UK: Hund biss Postboten durch Briefschlitz / Bürger sind gegen neues Briefzentrum / DPD erweitert Paketzentrum Hamm


Großbritannien: 5 Jahre Haft möglich, wenn Hund Postboten beißt

Die englische Lokalzeitung Watford Observer berichtet über eine Gerichtsverhandlung anlässlich eines Hundebisses, bei dem ein Postbote seine Fingerkuppe verlor.

Der Vorfall passierte an einem in eine Haustür eingelassenen Briefschlitz. Der Postbote warf Sendungen durch den Schlitz und geriet dabei mit seinen Fingern in das Innere des Hauses. Dort lag offenbar ein Hund auf der Lauer, der sofort zuschnappte.

Der Besitzer des Hundes meinte, sein Hund sei schon oft allein zu Hause gewesen und habe noch nie jemanden angegriffen. Das Gericht urteilte zu Gunsten des Postboten bzw. seines Arbeitgebers. Werden Lieferanten, die etwas durch Briefschlitze einwerfen, von einem Hund gebissen, drohen dem Halter bis zu 5 Jahre Haft.

Britische Hundebesitzer sind nun aufgefordert, entweder Auffangkästen hinter den Briefschlitzen zu installieren, in denen eingeworfene Post landet. Oder Hunde müssen von der Haustür ferngehalten werden.

Die Klage hatte Royal Mail beim englischen High Court eingereicht. Nach dem Urteil sagte ein Sprecher von Royal Mail, Briefkästen sollten eine No-Go-Zone für Haustiere sein. "Selbst der liebenswerteste Hund kann eine Gefahr für Postmitarbeiter darstellen. ... Wenn sie das Gefühl haben, ihre Familie beschützen zu müssen, können sie unberechenbar werden."



2.500 Einwohner aus Germering sind gegen neues Briefzentrum

Der Neubau eines Briefzentrums in Germering entwickelt sich zu einer zähen Angelegenheit. Einen Überblick über das Hin und Her gibt das Zeitungsarchiv bei Merkur.de.

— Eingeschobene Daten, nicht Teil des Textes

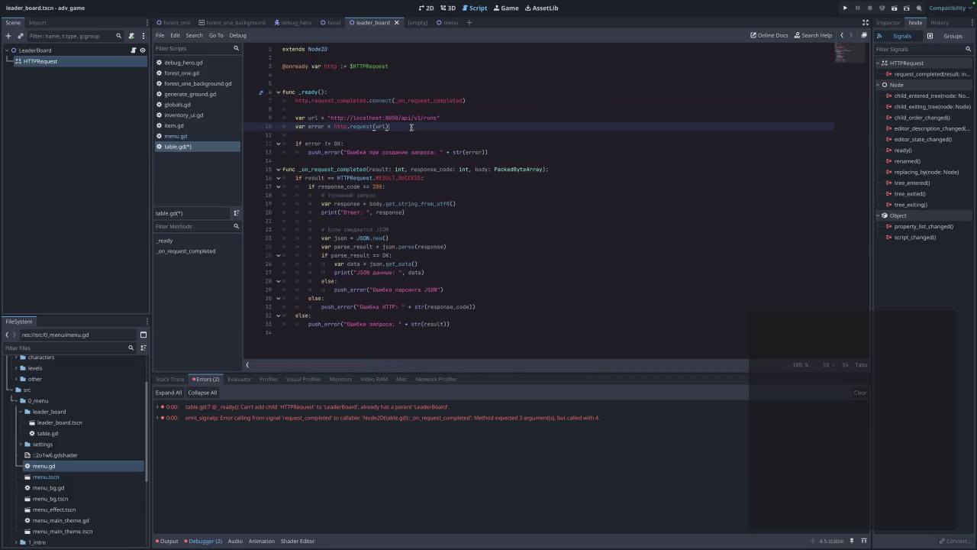
# Save and rerun the leader board, which now reports only the signal argument-count error.
pyautogui.press('super+r')
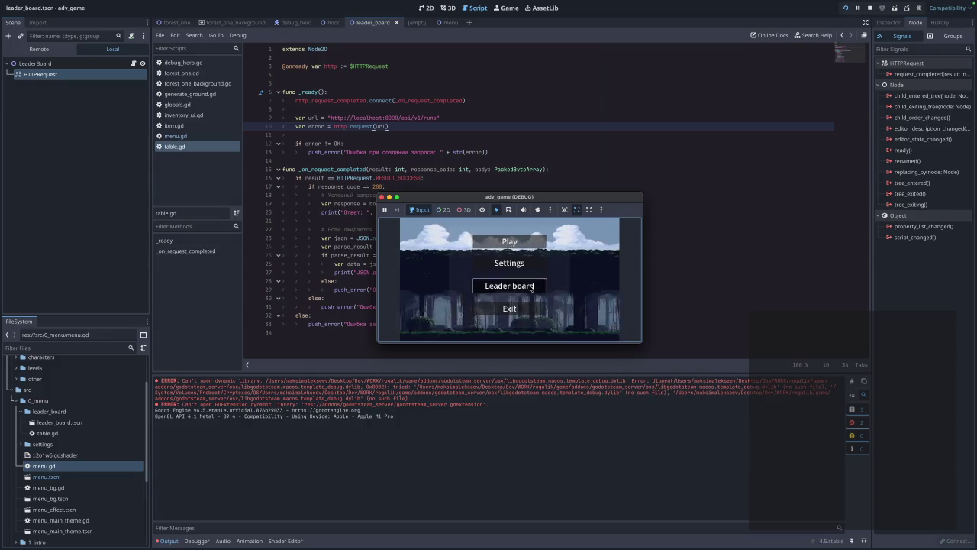
pyautogui.click(531, 288)
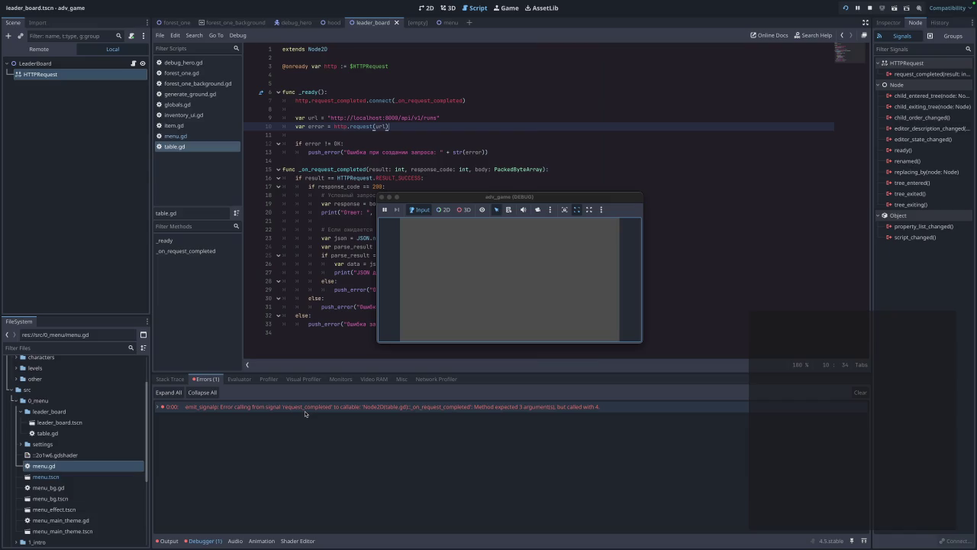
pyautogui.moveTo(306, 414)
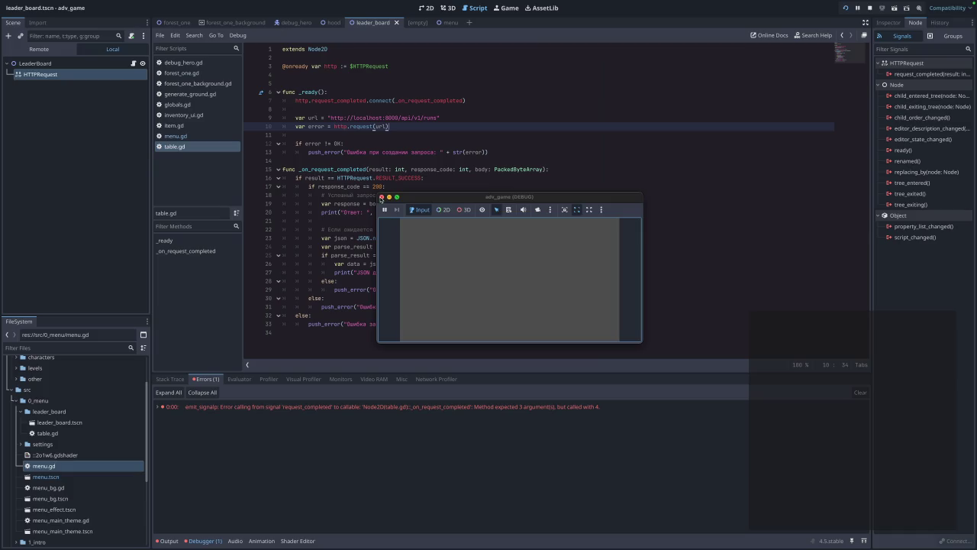
pyautogui.click(381, 197)
pyautogui.write('p')
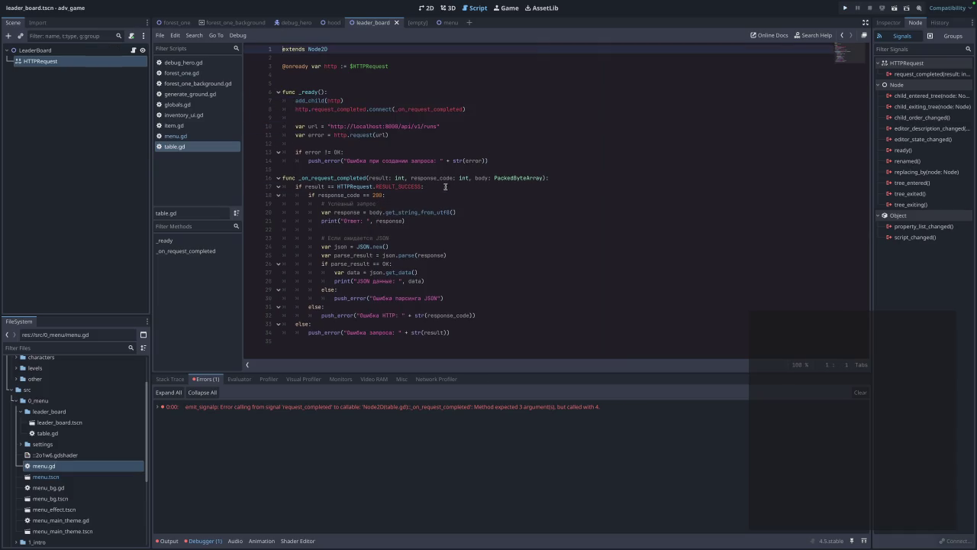
# Add 'headers: PackedStringArray,' back after response_code in _on_request_completed.
pyautogui.click(466, 178)
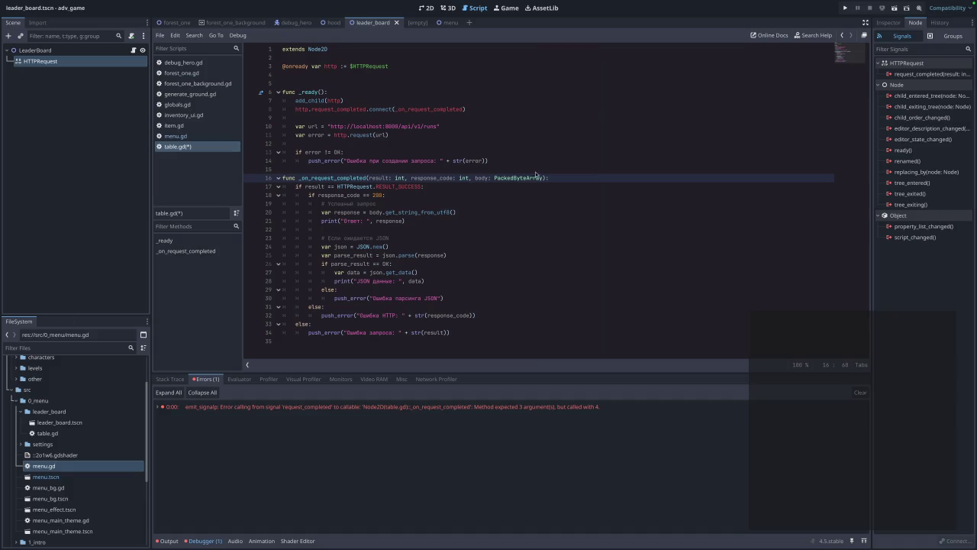
pyautogui.click(489, 212)
pyautogui.click(471, 178)
pyautogui.press('ctrl+s')
pyautogui.write('headers: PackedStringArray,')
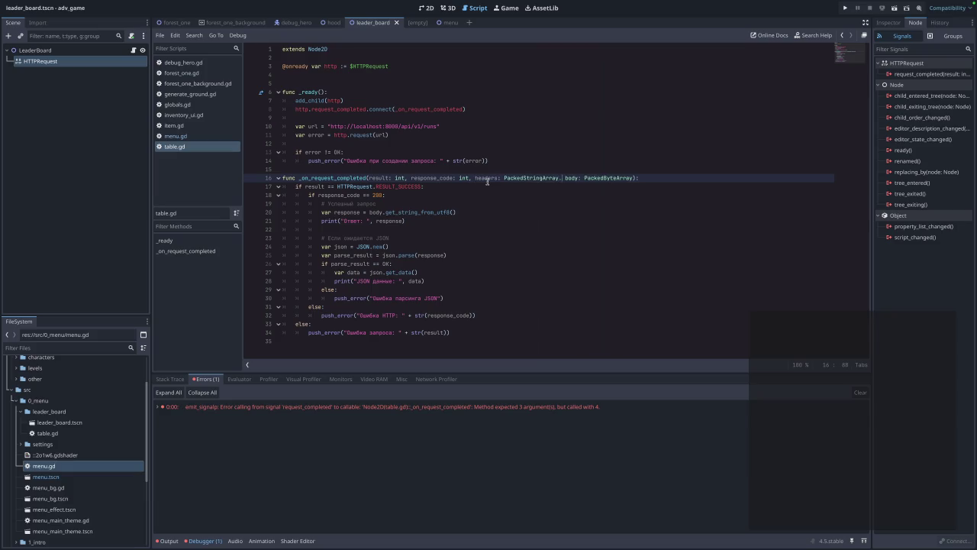
# Delete the add_child(http) line from _ready, save table.gd and launch the game.
pyautogui.click(364, 100)
pyautogui.moveTo(364, 100); pyautogui.dragTo(282, 100)
pyautogui.press('BackSpace')
pyautogui.press('BackSpace')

Die neueste Aktion ist eine Unterschriftensammlung von Bürgern, die den Bau des Briefzentrums verhindern wollen (siehe merkur.de). Die Kritiker haben dafür mehr als 2.500 Unterschriften gesammelt und bemängeln, dass der Verkehr im Ort zunehmen wird, das Briefzentrum keinen signifikanten Nutzen habe und viel Bauland verbrauche.

Im Januar 2020 hatte sich der Stadtrat Germerings "mit deutlicher Mehrheit" für den Bau des Briefzentrums ausgesprochen. Deshalb ist zu erwarten, dass der Stadtrat das nun gestartete Bürgerbegehren letztendlich ablehnen wird. Sind die gesammelten Unterschriften gültig, muss es aber in jedem Fall eine erneute Abstimmung im Stadtrat geben.

Die Deutsche Post hat laut Zeitungsbericht entschieden, die Briefzentren in Starnberg und München länger zu betreiben als geplant. Eigentlich sollte der Neubau in Germering Ende 2021 oder Anfang 2022 fertig werden. Die Post rechnet nun mit einem späteren Zeitpunkt.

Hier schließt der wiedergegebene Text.